### [Document extract]
▼▼▼
Writing a test harness

The best method for getting optimized code is to break the work into modules with distinct and measureable inputs and outputs. In this way a DSP functional block or kernel can be worked on in isolation. This removes system impacts such as operating systems, interrupts, and other system-level interference from impacting performance measurements. By isolating a DSP kernel, its performance can also be isolated, measured, and re-measured to show improvements or degradation in the kernel’s performance. Getting the best possible performance in a DSP kernel, in isolation, almost always results in getting the best performance from the algorithm once it is integrated back into the running system.

In order to properly test and measure the performance of a DSP kernel, it is typically ‘wrapped’ in a test harness. A test harness is simply a bit of standard C code (typically) which is used to test the DSP kernel. Writing a test harness is not difficult, but it requires some careful planning. A consistent methodology should also be used so that the harness itself is re-usable, extendable, and consistent with other DSP kernel test harnesses. Other things to consider in writing a test harness include profiling capability of the hardware or simulator, ease of substitution of new versions of a DSP kernel, the ability to automate the testing and profiling process, and the profiling or optimization goals. A test harness for a DSP kernel should be able to:

Handle multiple input and output vectors in a manner that does not impact the kernel’s functionality or performance

Isolate a DSP kernel for testing and profiling purposes

Verify results with a ‘golden’ model or other reference vectors

Run under multiple architectures and tooling

Test harness inputs, outputs, and correctness checking

Test harnesses all require a method for input of test vectors outside of a real system. This is normally achieved either by reading the vectors from an external text or binary file, or by placing the vector data within the test harness’s memory. In modern DSP systems, one of the more critical aspects of optimization is code placement in various memories. Latency and cache policy can vary significantly from external to internal memories and from architecture to architecture. So placement of input control structures and data, output data, and other results is critical in creating a test harness, which gives realistic performance numbers. The test case itself should be allowed some flexibility in its memory placement, so that performance tuning can be performed based on code and data location. The inclusion of data vectors can be carried out via several methods. Common approaches include:

Placing the test vector data inline in a header or source file
#include “my_input_vector.dat”
▲▲▲
### [Problem 1]
Duplicate the passage of the test harness excerpt that starts at "The best method" and ends at "the running system.".
### [Problem 2]
According to the test harness excerpt, what are the two usual ways to supply test vectors outside of a real system?
### [Problem 3]
Please resume the test harness excerpt from the point where it stops.
The listing that comes after has no connection to the test harness excerpt.

### [Dataset content]
▼▼▼
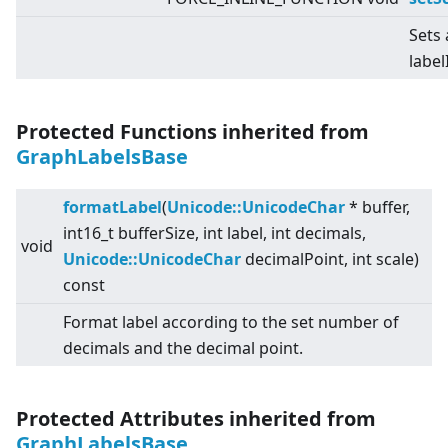
Sets 
label
Protected Functions inherited from
GraphLabelsBase
formatLabel
(
Unicode::UnicodeChar
* buffer,
int16_t bufferSize, int label, int decimals,
void
Unicode::UnicodeChar
decimalPoint, int scale)
const
Format label according to the set number of
decimals and the decimal point.
Protected Attributes inherited from
GraphLabelsBase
▲▲▲
### [Exercise output 1]
The best method for getting optimized code is to break the work into modules with distinct and measureable inputs and outputs. In this way a DSP functional block or kernel can be worked on in isolation. This removes system impacts such as operating systems, interrupts, and other system-level interference from impacting performance measurements. By isolating a DSP kernel, its performance can also be isolated, measured, and re-measured to show improvements or degradation in the kernel’s performance. Getting the best possible performance in a DSP kernel, in isolation, almost always results in getting the best performance from the algorithm once it is integrated back into the running system.

### [Exercise output 2]
Reading the vectors from an external text or binary file, or placing the vector data within the test harness's memory.

### [Exercise output 3]
#include “my_control_parameters.dat”

Using a #include “my_vector.dat” inside a variable definition or for the variable definition
UINT32 my_IQ_buffer[] = {#include “my_vector.dat”};

Reading the data from an external file
FILE input_file;
Char my_input_filename[] = “./../../vectors/my_input_vector”;
if ((input_file = fopen(my_input_filename, “rb”) == NULL)
{
  return (FILE_OPEN_ERROR);
}
//Read the file
.
.
.
//Close the file
fclose(input_file);

Pulling the data using a development tool script
#Load the Input Buffer with the Input Test Vector and Go
## Input Test Vector Naming Convention --> IF2_Tx_<sbfn>_<user_id>_<rvindex>.lod
 set TVIn _$RVIndx.lod
 set TVIn _$UserId$TVIn
 set TVIn _$SubFrN$TVIn
 set TVIn IF2_Tx$TVIn
 set TVIn /$TVIn
 set TVIn ..//..//vector/in/TC$TC$TVIn
 set dummy_addr [evaluate #x dummy_sequence]
 set in_addr [evaluate #x IF2a_Tx_Data]
 puts “input_sequence =”
 puts $in_addr
 restore -b $TVIn m:$in_addr
 restore -b $TVIn m:$dummy_addr
 go 10000

These approaches each have some benefits and drawbacks of course. Placing vectors inline with the test bench can lead to difficulty changing the test vectors and can also lead to very large source files which may take longer for a compiler to parse. Also if multiple buffers of a large size need to be placed sequentially or randomly, inline data sizes can grow significantly. Using a #include statement allows for an external text file to be used, which tends to be easier to change for updates to test vectors, and also makes for cleaner, more readable code. However, it has the same drawbacks for compile time and space usage. In all of these cases, changes such as swapping to a different set of test vectors would generally require a rebuild, unless all test cases could fit into memory, but again for general debugging, this has drawbacks as well. This approach tends to limit the number of test cases that can be run, so keep this in mind when developing a test bench. Reading data from an external file is also a typical approach and this tends to be the most flexible one for updating test vectors, as it typically requires no rebuild of the test bench itself. Most Silicon vendors provide at least a basic <stdio> library which includes functions such as fopen, fread, fwrite, fseek, fclose, and printf. A drawback of this approach is that it adds runtime library code to the test harness and it may have an impact on the test execution’s performance if care is not taken to exclude any cache or IO operations which may take time from the test harness’s execution. Runtime effects can be mitigated by judicious use of cache control operations such as synchronizing or flushing around the runtime library calls.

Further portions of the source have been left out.